Given text Block Start

My wife …  gave me hopes of her being with child, but on the last day of the year … [the hope was belied.]

The early comments on this first post broadly expressed excitement for the project, but several readers, unhappy about the elisions, posted the missing excerpts themselves, basing their corrections on the aforementioned 1970 edition reviewed in the Times, edited by Robert Latham and William Matthews and published by the University of California Press. It was the first and only exhaustive publication to print all previously expurgated text. It was also still under copyright.

“I got tired of waiting for someone to post the omitted material,” Steve Dodson, a longtime blogger who uses the nom de plume Languagehat, posted several days after the first entry went live, “and went to the library on my lunch hour to find it.” Thereafter, readers with access to the Latham and Matthews edition reliably posted the expurgated material underneath each daily entry, always in chunks short enough to constitute fair use (not a difficult feat, considering that the diary contains more than a million words).

Eventually, in late 2022, Gyford himself began incrementally adding the expurgations from the comments into the body of the text. By the time Gyford embarked on his third reading cycle, at the beginning of 2023, the same passage from Pepys’ first entry had been updated to read as follows.

Given text Block End

◆ **Brief A**:
In the passage about the online Pepys diary, who edited the 1970 edition that printed all the previously expurgated text?
◆ **Brief B**:
Extend the passage about the online Pepys diary from the point where it stops.
The lines after this point have no connection to the passage about the online Pepys diary.

Supplied information Block Start

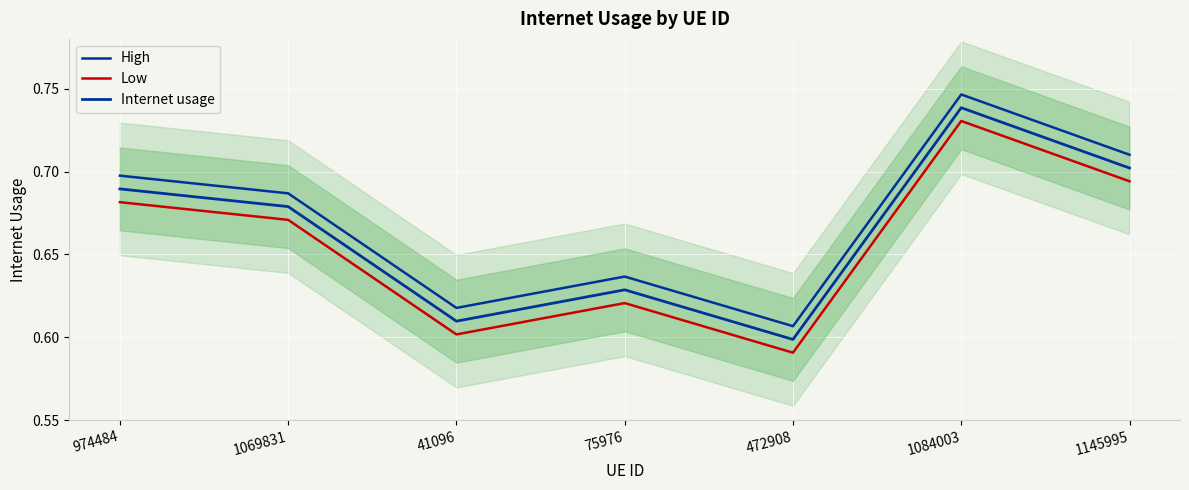

What is the average value of the Internet usage series?

0.7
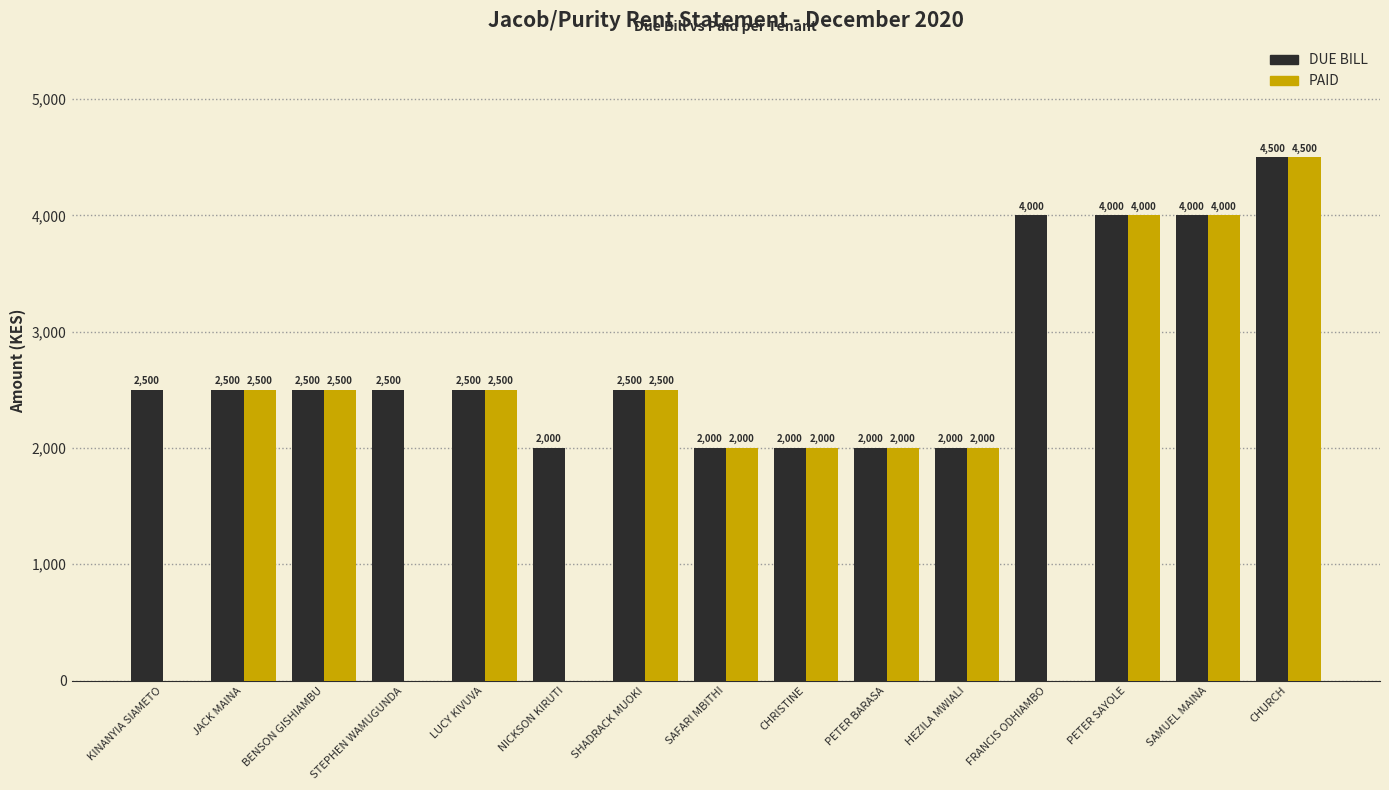

What is the maximum value for PAID?

4500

Supplied information Block End

◆ **Response box A**:
Robert Latham and William Matthews

◆ **Response box B**:
My wife … [, after the absence of her terms for seven weeks, – L&M] gave me hopes of her being with child, but on the last day of the year … [the hope was belied.] [she hath them again. – L&M]

The campaign for the restoration of Wheatley’s elisions — and the de facto freely accessible, digital, unexpurgated edition of Pepys’ diary that resulted — was not the only material change to the website that resulted from reader initiative. Sometimes these innovations were technical, reflecting the site’s immediate popularity among tech-savvy internet denizens. In one notable example, commenter Hugo van Kemenade’s 2016 Python script, which calculates sunrise and sunset times for each day of the diary, was made an official feature of the website in 2023.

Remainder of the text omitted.